On line 451 I added a False && to the ifdef.

-----
#  if False && defined(MOZILLA_MAY_SUPPORT_AVX2) && defined(__x86_64__)
-----

So that, together with suppressing the references to the avx compile flag and the SIMD_avx2.cpp file from Scons will solve it (I think!)

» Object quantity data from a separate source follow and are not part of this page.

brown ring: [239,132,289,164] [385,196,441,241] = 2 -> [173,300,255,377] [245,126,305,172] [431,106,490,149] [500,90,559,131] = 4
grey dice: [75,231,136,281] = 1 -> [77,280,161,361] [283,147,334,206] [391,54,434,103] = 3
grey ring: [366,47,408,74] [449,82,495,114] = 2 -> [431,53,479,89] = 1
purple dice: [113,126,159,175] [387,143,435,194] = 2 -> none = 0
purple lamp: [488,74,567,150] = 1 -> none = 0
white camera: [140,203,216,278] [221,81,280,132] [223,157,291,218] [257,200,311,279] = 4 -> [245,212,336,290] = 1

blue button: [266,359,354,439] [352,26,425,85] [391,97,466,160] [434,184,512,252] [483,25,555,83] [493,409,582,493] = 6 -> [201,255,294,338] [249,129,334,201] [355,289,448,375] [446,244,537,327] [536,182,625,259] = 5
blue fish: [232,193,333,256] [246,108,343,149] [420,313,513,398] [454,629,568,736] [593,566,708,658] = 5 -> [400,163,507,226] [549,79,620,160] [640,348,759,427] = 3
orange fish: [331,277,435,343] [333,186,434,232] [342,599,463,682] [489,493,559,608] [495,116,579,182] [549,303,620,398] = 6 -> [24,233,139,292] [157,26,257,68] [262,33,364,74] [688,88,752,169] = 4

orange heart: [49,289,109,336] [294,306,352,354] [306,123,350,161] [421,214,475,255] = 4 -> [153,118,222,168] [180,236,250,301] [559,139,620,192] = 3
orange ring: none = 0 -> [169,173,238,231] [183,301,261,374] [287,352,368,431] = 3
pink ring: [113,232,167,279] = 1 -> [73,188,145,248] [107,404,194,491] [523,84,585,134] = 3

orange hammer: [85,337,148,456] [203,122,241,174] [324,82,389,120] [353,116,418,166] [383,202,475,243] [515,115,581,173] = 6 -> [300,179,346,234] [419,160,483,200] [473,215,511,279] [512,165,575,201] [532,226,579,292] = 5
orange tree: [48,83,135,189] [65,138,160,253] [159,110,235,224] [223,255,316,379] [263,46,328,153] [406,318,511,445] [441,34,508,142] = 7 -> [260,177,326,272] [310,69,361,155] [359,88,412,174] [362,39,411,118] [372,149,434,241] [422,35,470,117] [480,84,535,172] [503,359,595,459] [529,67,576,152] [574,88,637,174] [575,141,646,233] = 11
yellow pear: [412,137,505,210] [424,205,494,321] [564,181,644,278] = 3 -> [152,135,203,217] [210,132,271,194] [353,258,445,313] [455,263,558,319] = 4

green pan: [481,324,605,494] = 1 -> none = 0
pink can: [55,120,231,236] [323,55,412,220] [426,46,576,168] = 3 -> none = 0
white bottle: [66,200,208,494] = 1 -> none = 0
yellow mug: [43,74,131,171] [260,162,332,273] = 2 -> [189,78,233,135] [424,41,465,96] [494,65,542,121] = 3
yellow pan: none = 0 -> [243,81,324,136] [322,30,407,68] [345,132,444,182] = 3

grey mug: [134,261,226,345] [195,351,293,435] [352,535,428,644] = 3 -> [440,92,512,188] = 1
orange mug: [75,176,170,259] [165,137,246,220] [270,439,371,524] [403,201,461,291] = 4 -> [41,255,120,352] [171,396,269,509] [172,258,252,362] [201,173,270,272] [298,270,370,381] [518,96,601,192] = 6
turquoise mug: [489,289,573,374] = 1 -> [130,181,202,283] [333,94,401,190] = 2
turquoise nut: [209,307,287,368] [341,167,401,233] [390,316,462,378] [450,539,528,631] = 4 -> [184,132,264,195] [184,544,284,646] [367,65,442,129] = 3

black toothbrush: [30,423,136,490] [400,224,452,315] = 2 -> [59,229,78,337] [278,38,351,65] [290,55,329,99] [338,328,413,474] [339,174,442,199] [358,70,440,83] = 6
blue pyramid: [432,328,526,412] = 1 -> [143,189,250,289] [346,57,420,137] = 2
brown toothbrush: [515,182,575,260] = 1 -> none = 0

Please give it a try. I can't.
Comment 18 Ronald Klop freebsd_committer freebsd_triage 2024-11-07 15:40:45 UTC
Created attachment 255008 [details]
git diff fixing noavx

This patch should fix the build and hopefully gives a working mongodb on non-AVX systems.
yuri@ are you able to build mongodb70 using this patch and test if mongodb runs on your system?
Comment 19 commit-hook freebsd_committer freebsd_triage 2024-11-13 20:32:51 UTC
A commit in branch main references this bug:

URL: https://cgit.FreeBSD.org/ports/commit/?id=f8060500164aa5cb1b7b5b9d461f8390a0588ac0

commit f8060500164aa5cb1b7b5b9d461f8390a0588ac0
Author:     Ronald Klop <ronald@FreeBSD.org>
AuthorDate: 2024-11-07 15:48:44 +0000
Commit:     Ronald Klop <ronald@FreeBSD.org>
CommitDate: 2024-11-13 20:32:04 +0000

    databases/mongodb[78]0: fix build with NOAVX enabled

    Thanks to Yuri and Borja who helped creating patches and tested.

    PR:     282471

 databases/mongodb70/Makefile                                  |  7 ++++---
 ...src_third__party_mozjs_extract_mozglue_misc_SIMD.cpp (new) | 11 +++++++++++
 databases/mongodb80/Makefile                                  |  7 ++++---
 ...src_third__party_mozjs_extract_mozglue_misc_SIMD.cpp (new) | 11 +++++++++++
 4 files changed, 30 insertions(+), 6 deletions(-)
Comment 20 Ronald Klop freebsd_committer freebsd_triage 2024-11-15 20:32:37 UTC
(In reply to Yuri Victorovich from comment #3)
The official package 8.0.1_2 on 14/amd64 is build.
https://www.freshports.org/databases/mongodb80/#packages
Can you test it so I hopefully can close the issue?
Just a 'pkg install mongodb80' should install it.
Comment 21 Yuri Victorovich freebsd_committer freebsd_triage 2024-11-15 22:20:25 UTC
8.0.1_2 doesn't crash any more.

Thank you for fixing it!
Comment 22 Ronald Klop freebsd_committer freebsd_triage 2024-11-16 03:16:45 UTC
Thanks for all your help and effort.